Seguimos então para fevereiro de 2020. O vírus Sars-CoV-2 começa a se alastrar, mas a pandemia ainda não foi declarada pela Organização Mundial de Saúde (OMS) e a Fundação Tide Setubal ainda mantém suas atividades de apoio às pessoas do bairro. Às margens do rio, em um espaço de ocupação, um grupo de mulheres da Fundação e moradoras do Lapena se perde durante uma ação social e não consegue sair dali. Elas resolvem pedir ajuda por telefone e uma amiga as coloca em contato com Monalisa, a primeira guardiã do território. Monalisa mora na região e conhece tudo dali, sabe onde cada família está e vem ao socorro das mulheres perdidas.

 

“Como seria bacana e importante termos uma mulher dessa, uma guardiã em cada ponto do bairro?” Com esse pensamento é criado o grupo Guardiãs do Território do Lapena. E o grupo rapidamente vai ganhando corpo. Em abril, 22 mulheres. Em dezembro, 96. E no começo de 2021, já mais de 120. Mulheres que não se acovardaram diante do cenário da pandemia, mulheres corajosas que lutam todos os dias, como corresponsáveis pelo território, para seduzir a população a seguir os protocolos e contribuirá para enfrentar a Covid-19.

 

Julinda Oliveira foi escolhida para presidir o grupo. Ela se emociona a cada vez em que se lembra de que nas veias dessas mulheres já corre o sangue de uma guardiã. Como no dia em que um casal de imigrantes bolivianos chegou sem ter um teto para dormir e – também – uma mulher os acolheu e procurou ajuda das guardiãs. A voz se enche de orgulho quando ela conta que o grupo vai em escolas, nas creches, nas igrejas e nos bares, levando a prevenção da pandemia.

 

Um fator importante para esse grupo é o reconhecimento de que são mulheres que descobriram juntas as suas forças e as suas potências. Com sua voz forte e decidida, Marcia Silva admira cada mulher presente e se inspira nelas. Se antes ela ia ao Galpão ZL para chorar ou se tinha de ouvir calada um homem dizer o que quer porque crê que “bota comida na casa”, hoje sua postura é totalmente diferente. Marcia se sente forte e guerreira, e fala sempre o que quer porque, afinal, “também ponho comida em casa e tenho esse direito”.

 

Chegamos a março de 2021. Algumas dessas mulheres se reúnem em uma live do Canal Enfrente para compartilhar suas histórias.
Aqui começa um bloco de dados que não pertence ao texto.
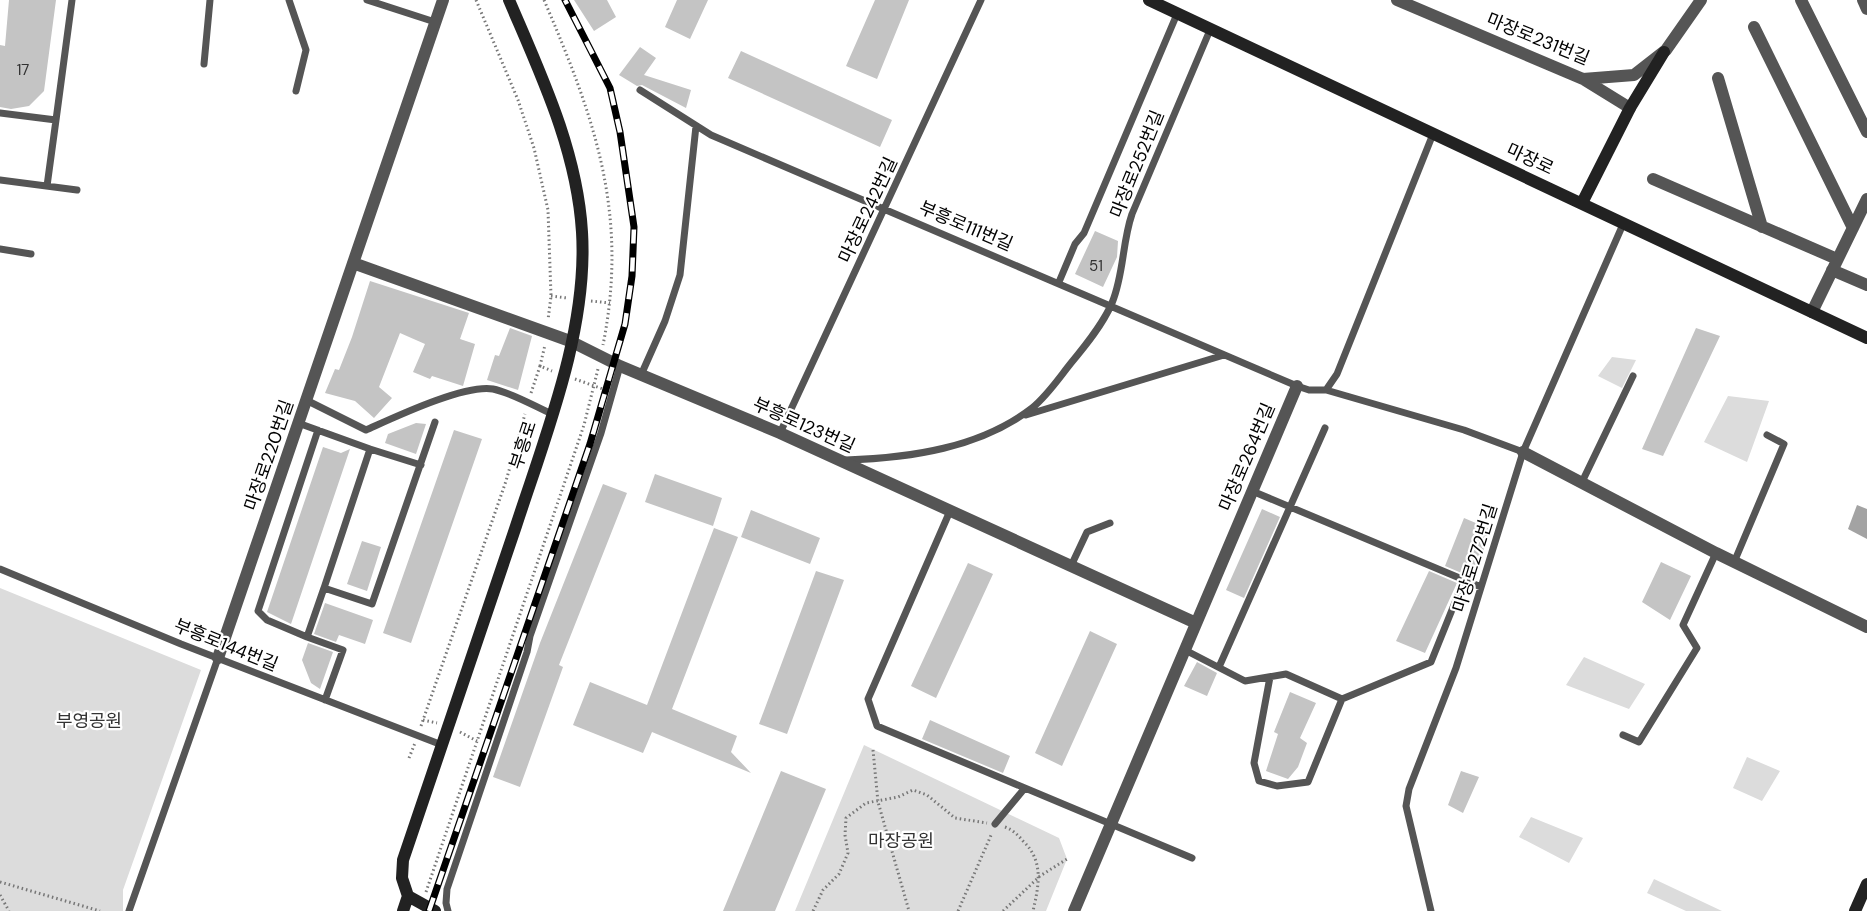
<svg xmlns="http://www.w3.org/2000/svg" width="1867" height="911" font-family="'DM Sans','Noto Sans KR',sans-serif">
<rect width="100%" height="100%" fill="#fff"/>
<path fill="#dcdcdc" d="M1612 357 1636 360 1622 388 1598 376Z
M1728 396 1769 401 1747 462 1704 442Z
M0 588 201 670 123 890V911H0Z
M1584 657 1645 684 1629 709 1566 685Z
M864 745 1059 838 1067 859 1046 911H795Z
M1747 757 1780 771 1762 801 1733 788Z
M1531 817 1583 838 1569 863 1519 837Z
M1654 879 1722 911H1686L1647 893Z"/>
<path fill="#a3a3a3" d="M1857 505 1867 509V539L1848 529Z"/>
<path fill="#c4c4c4" d="M9 0H56L44 91 29 106 11 109 0 107V45L5 46Z
M574 0H607L616 17 594 31Z
M677 0H708L690 39 665 27Z
M875 0H909L877 79 846 66Z
M640 47 656 58 644 75 691 90 686 108 642 85 637 86 619 75Z
M741 51 892 120 880 147 728 78Z
M1095 231 1118 241 1117 257 1103 287 1075 274Z
M370 281 469 313 460 339 475 344 463 386 432 376 430 379 413 372 425 344 400 333 379 387 392 398 374 418 355 401 325 393 335 369 339 370 352 337Z
M510 328 532 336 518 390 487 380 495 355 499 356Z
M1696 328 1720 336 1663 456 1642 449Z
M416 423 426 424 416 454 385 443 388 434Z
M454 430 482 439 411 643 383 633Z
M323 447 341 453 350 449 291 624 267 612Z
M655 474 722 498 713 526 645 502Z
M603 484 627 493 559 665 563 667 520 787 493 777 540 643Z
M1262 509 1280 517 1244 598 1226 590Z
M751 510 820 538 810 564 741 537Z
M1464 518 1490 529 1476 575 1464 574 1445 566Z
M714 528 738 537 672 709 737 736 731 752 751 773 652 732 643 753 573 725 590 682 647 705Z
M362 541 381 547 367 591 347 584Z
M1661 562 1691 576 1670 620 1642 602Z
M968 563 993 574 936 698 911 686Z
M816 571 844 580 787 734 759 724Z
M1429 571 1457 583 1425 653 1396 641Z
M325 603 373 620 365 644 339 635 336 642 314 634Z
M1090 631 1117 644 1062 766 1035 753Z
M308 643 333 652 320 689 311 683 302 660Z
M1197 662 1217 673 1207 696 1184 686Z
M1290 692 1316 703 1300 738 1307 743 1298 767 1288 779 1266 771 1278 734 1274 732Z
M930 720 1010 756 1003 773 922 739Z
M781 771 826 789 775 911H723Z
M1461 771 1479 777 1463 813 1448 805Z"/>
<g fill="none" stroke-linecap="round" stroke-linejoin="round">
<path stroke="#777" stroke-width="3" stroke-dasharray="1.5 3" stroke-linecap="butt" d="M476 0 518 100 534 148 548 210 551 296 548 320
M544 0C595 119 629 214 603 345
M551 296 567 298
M591 301 610 303
M540 366 545 345
M575 379 603 389
M531 393 540 366 552 371
M423 720 437 723
M421 726 506 481 525 414
M460 732 477 741
M873 750 878 802 909 911
M409 758 415 743
M1005 827C1013 830 1018 835 1023 841 1044 861 1039 885 1033 911
M0 882 100 911
M426 892 584 425 598 369
M0 895 9 911
M813 911 823 890 839 874 848 853 845 835 846 818 866 803 898 797 913 790 927 795 955 818 987 823
M958 911 992 833
M1003 911 1040 876 1067 859"/>
<path stroke="#555" stroke-width="7" d="M289 0 306 50 296 91
M367 0 435 22
M204 64 210 0
M640 90 711 135 1297 386 1309 390H1326L1337 374 1433 134
M0 113 56 120 72 0
M0 180 77 190
M47 186 56 120
M0 249 31 254
M1059 282 1075 244 1084 233 1177 14
M641 375 665 321 680 275 696 126
M1326 390 1464 430 1523 452
M306 400 366 430C393 418 464 384 493 389 512 393 534 406 552 414
M1026 415 1224 355
M298 423 370 449 324 588 372 604 435 422
M780 433 981 0
M370 449 421 465
M846 460C910 458 980 448 1032 408 1047 396 1059 378 1071 363 1086 345 1103 324 1112 303 1124 274 1122 243 1132 214L1210 30
M1582 482 1633 376
M1252 491 1481 587
M950 511 868 699 877 726 1192 858
M1735 560 1784 444 1767 435
M1071 566 1087 532 1110 523
M0 569 181 644 442 745
M324 588 307 637 343 650 325 700
M307 637 267 620 258 611 318 430
M1185 650 1245 681 1286 674 1342 699 1431 662 1464 580
M1219 667 1325 428
M1270 677 1254 763 1259 781 1277 786 1308 782 1342 699
M1623 735 1639 742 1697 648 1683 625 1716 553
M995 824 1024 789
M129 911 218 658
M448 911 446 903 447 889 527 652 530 636 601 433 620 366
M1431 911 1406 806 1409 789 1456 668 1523 452 1624 222"/>
<path stroke="#555" stroke-width="12" d="M1397 0 1583 79 1634 75 1666 50 1701 0
M1801 0 1867 132
M1863 0 1867 9
M1754 27 1853 228
M1718 78 1762 227
M1583 79 1630 108
M1653 179 1837 259
M353 263 570 341 620 366 780 433 1196 623
M1832 270 1867 285
M1812 312 1867 199
M1523 452 1716 553 1867 627
M218 658 443 0
M1074 911 1297 386"/>
<path stroke="#222" stroke-width="12" d="M1149 0 1867 338
M1582 203 1630 108 1664 52
M408 896 402 878 403 860C441 749 479 638 516 526 546 434 588 330 582 232 577 150 541 75 509 0
M408 896 435 911
M403 911 408 896
M1855 911 1867 884"/>
<defs>
<path id="rail" d="M429 911 590 444 625 324 632 276 634 227 620 132 610 88 565 0"/>
</defs>
<use href="#rail" stroke="#000" stroke-width="7"/>
<use href="#rail" stroke="#fff" stroke-width="4.5" stroke-dasharray="14" stroke-linecap="butt"/>
</g>
<g text-anchor="middle" stroke-width="4.5" stroke-linejoin="round" paint-order="stroke">
<g font-size="15" fill="#313131">
<text x="23" y="75">17</text>
<text x="1096" y="271">51</text>
</g>
<g font-size="18" fill="#000" stroke="#fff">
<text transform="translate(1538 39) rotate(22)" y="6">마장로231번길</text>
<text transform="translate(1530 159) rotate(25)" y="6">마장로</text>
<text transform="translate(1137 164) rotate(-68)" y="6">마장로252번길</text>
<text transform="translate(868 210) rotate(-65)" y="6">마장로242번길</text>
<text transform="translate(966 226) rotate(23)" y="6">부흥로111번길</text>
<text transform="translate(804 425) rotate(24)" y="6">부흥로123번길</text>
<text transform="translate(523 445) rotate(-72)" y="6">부흥로</text>
<text transform="translate(269 455) rotate(-71)" y="6">마장로220번길</text>
<text transform="translate(1247 457) rotate(-67)" y="6">마장로264번길</text>
<text transform="translate(1475 558) rotate(-73)" y="6">마장로272번길</text>
<text transform="translate(226 645) rotate(22)" y="6">부흥로144번길</text>
</g>
<g font-size="18" fill="#333" stroke="#fff">
<text x="89" y="727">부영공원</text>
<text x="901" y="847">마장공원</text>
</g>
</g>
</svg>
Essas histórias vão sendo contadas e um pouco antes do final, Angela Barbosa dos Santos nos lembra de algo fundamental para todo o processo: “A gente precisa sempre lutar por políticas públicas no nosso bairro, principalmente porque na periferia a desigualdade é muito grande”.

 

 

 

Assista à live sobre as Guardiãs do Jardim Lapena, que foi realizada em 8 de março

 

 

A ação das guardiãs do território não é apenas fruto da boa vontade delas. É também um instrumento de luta para fazer o poder público e outras organizações sociais entenderem que é chegado o momento de fazer com o território e não para o território.

 

Uma ação social forte e duradoura precisa estar conectada com a realidade de quem vive as desigualdades na pele e, o conhecimento do que é periferia, deve priorizar, acima de tudo, quem é da periferia. O investimento social privado pode ser um potencializador dessas ações e, assim, contribuir para a melhoria do país como um todo.